This was the year of the limited edition burger
Never has there been such an avalanche of simple, carefully made burgers served by fine dining establishments in curiously tiny quantities, rather than the luxuries being piled high in today’s burger.

The fancy, gourmet burger is a familiar trope that has been being reinvented for years. Burgers lure you in, they comfort you when you need something familiar, splashed with a little sparkle of indulgence, whether that’s foie gras, a rainfall of truffles, or an extra special patty made of wagyu or dry-aged beef.
But never has there been such an avalanche of simple, carefully-made burgers served by fine dining establishments in curiously tiny quantities. In terms of construction, they’re more aligned with being a recession indicator food, even if their prices are not recession-friendly. This is no longer the era of PYT’s crazy burgers of yesteryear. And sometimes, they are served in spite of a chef’s chagrin.
Meetinghouse’s simple, straightforward burger with its little pickle “hat” is served only on Thursdays.
River Twice’s double-pattied Mother Rucker burger was once bestowed upon diners in the middle of their tasting menus.

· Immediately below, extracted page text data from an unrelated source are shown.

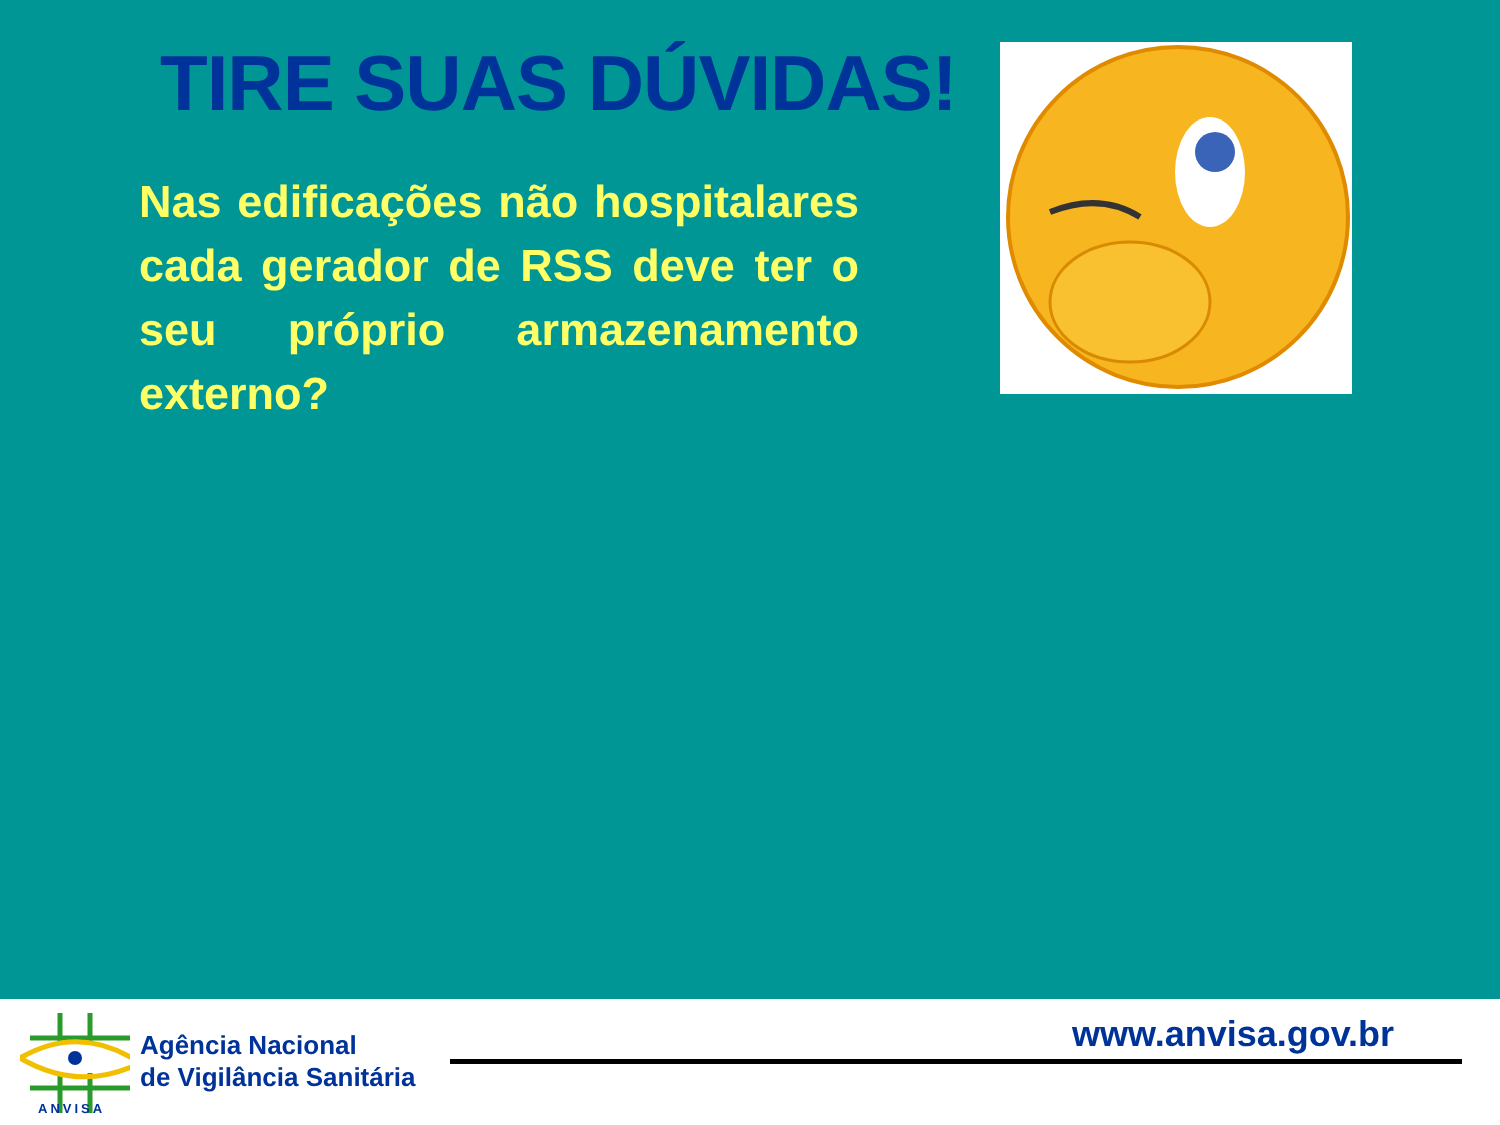TIRE SUAS DÚVIDAS!
Nas edificações não hospitalares cada gerador de RSS deve ter o seu próprio armazenamento externo?
ANVISA
Agência Nacional
de Vigilância Sanitária
www.anvisa.gov.br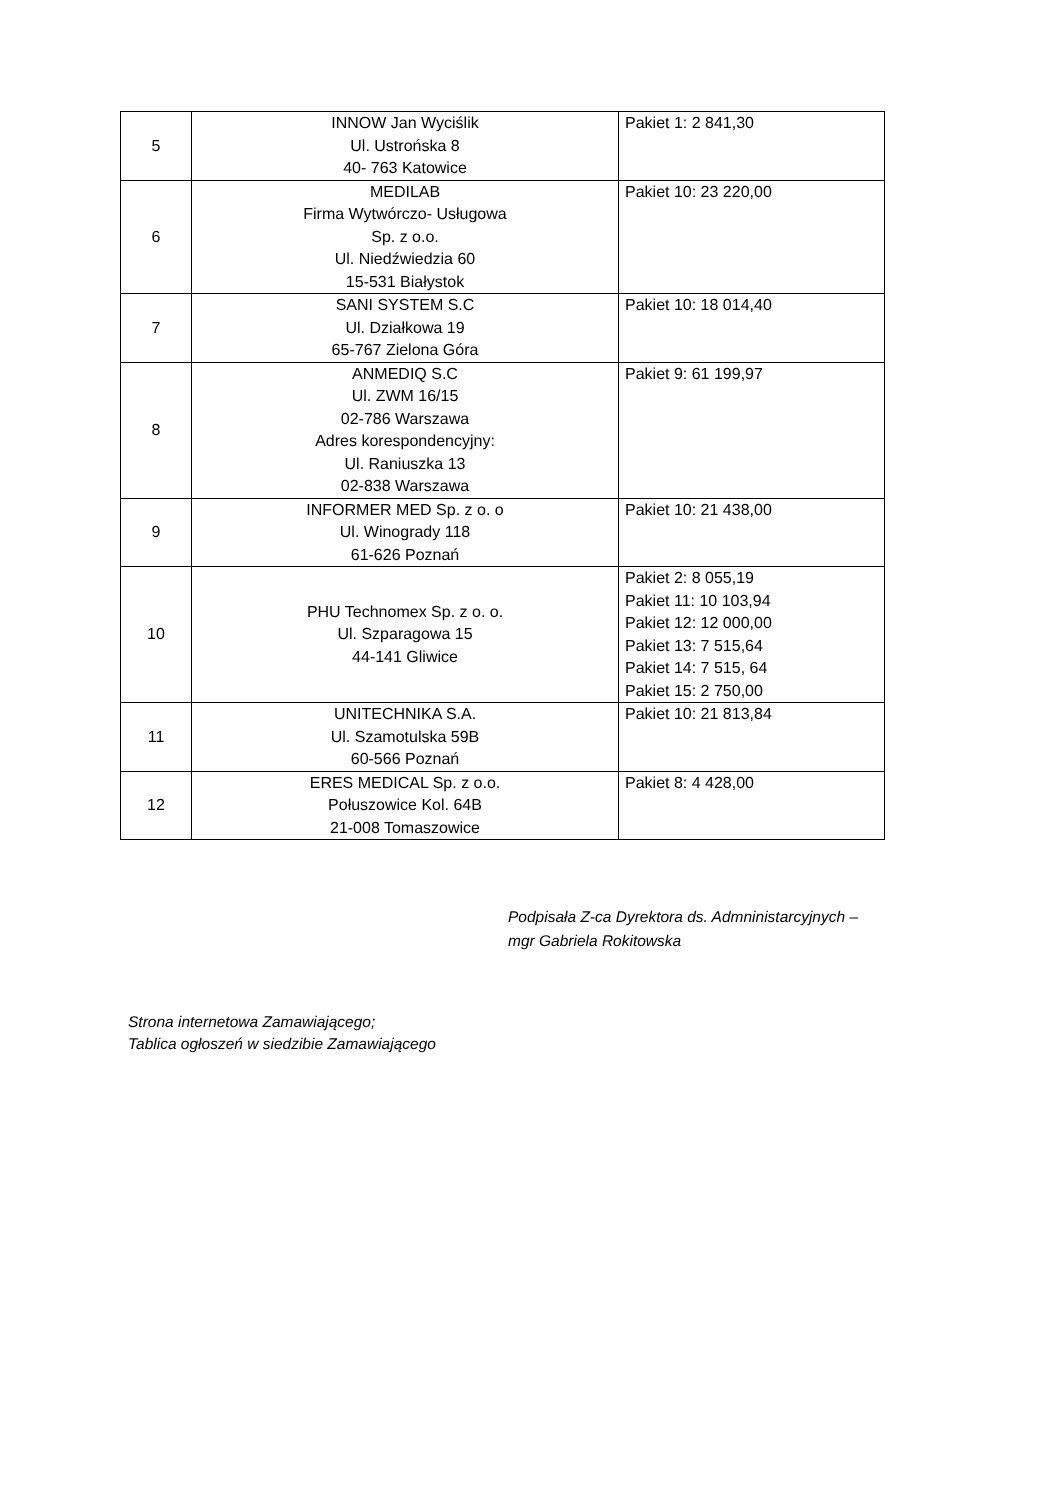| 5 | INNOW Jan Wyciślik Ul. Ustrońska 8 40- 763 Katowice | Pakiet 1: 2 841,30 |
| 6 | MEDILAB Firma Wytwórczo- Usługowa Sp. z o.o. Ul. Niedźwiedzia 60 15-531 Białystok | Pakiet 10: 23 220,00 |
| 7 | SANI SYSTEM S.C Ul. Działkowa 19 65-767 Zielona Góra | Pakiet 10: 18 014,40 |
| 8 | ANMEDIQ S.C Ul. ZWM 16/15 02-786 Warszawa Adres korespondencyjny: Ul. Raniuszka 13 02-838 Warszawa | Pakiet 9: 61 199,97 |
| 9 | INFORMER MED Sp. z o. o Ul. Winogrady 118 61-626 Poznań | Pakiet 10: 21 438,00 |
| 10 | PHU Technomex Sp. z o. o. Ul. Szparagowa 15 44-141 Gliwice | Pakiet 2: 8 055,19 Pakiet 11: 10 103,94 Pakiet 12: 12 000,00 Pakiet 13: 7 515,64 Pakiet 14: 7 515, 64 Pakiet 15: 2 750,00 |
| 11 | UNITECHNIKA S.A. Ul. Szamotulska 59B 60-566 Poznań | Pakiet 10: 21 813,84 |
| 12 | ERES MEDICAL Sp. z o.o. Połuszowice Kol. 64B 21-008 Tomaszowice | Pakiet 8: 4 428,00 |
Podpisała Z-ca Dyrektora ds. Admninistarcyjnych –
mgr Gabriela Rokitowska
Strona internetowa Zamawiającego;
Tablica ogłoszeń w siedzibie Zamawiającego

They’re now available only on Monday nights.
Pietramala’s vegan burger, made from vegetables, Mycopolitan mushrooms, and repurposed ingredients left over from their other menu items, and which takes three days of preparation, instigates lines around their block when they’re served once Sunday every month.
The limited edition burger thrives in our post-pandemic search for comfort and the notion that everything is a steakhouse now (a nationwide trend that hasn’t quite reached Philly, but it’s coming for us. It’s only a matter of time).
A harbinger of the dominance of the steakhouse can be seen in a single space in nearby Washington D.C., a city with which we share a similar progression in our dining scene: Johnny Spero’s Reverie, a tasting menu-based, fine dining approach to seafood has closed. A steakhouse, Ox and Olive, will be opening in its Georgetown space.
The restaurants and cocktail bars beckon you with proclamations: come in for our burger! Only 12 per night! Come in for our burger! But line up around the block!
The limited edition burger is a trend that crops up periodically in New York, like it did in 2014, to the reluctance of chefs who noted that burgers are simply not profit drivers, and that they would bring the potential of a $45 check down to $25. Today’s limited edition burgers are unlikely to do the same in terms of numbers. Even Pine Street Grill’s almost no-frills burger costs $26.
The phenomenon of the limited edition burger marks a uniquely 2025-era blend of a comforting, recession-indicator food (at the end of the day, it’s ground meat in a hunk of bread) with the: scarcity principle frequently wielded by marketers and businesses. Limited editions trigger FOMO. Get one of these burgers and it’s like getting an Hermes Birkin bag, or the latest Supreme drop. They’re rare, you have to go through some sort of gauntlet to attain one, you feel lucky when you do.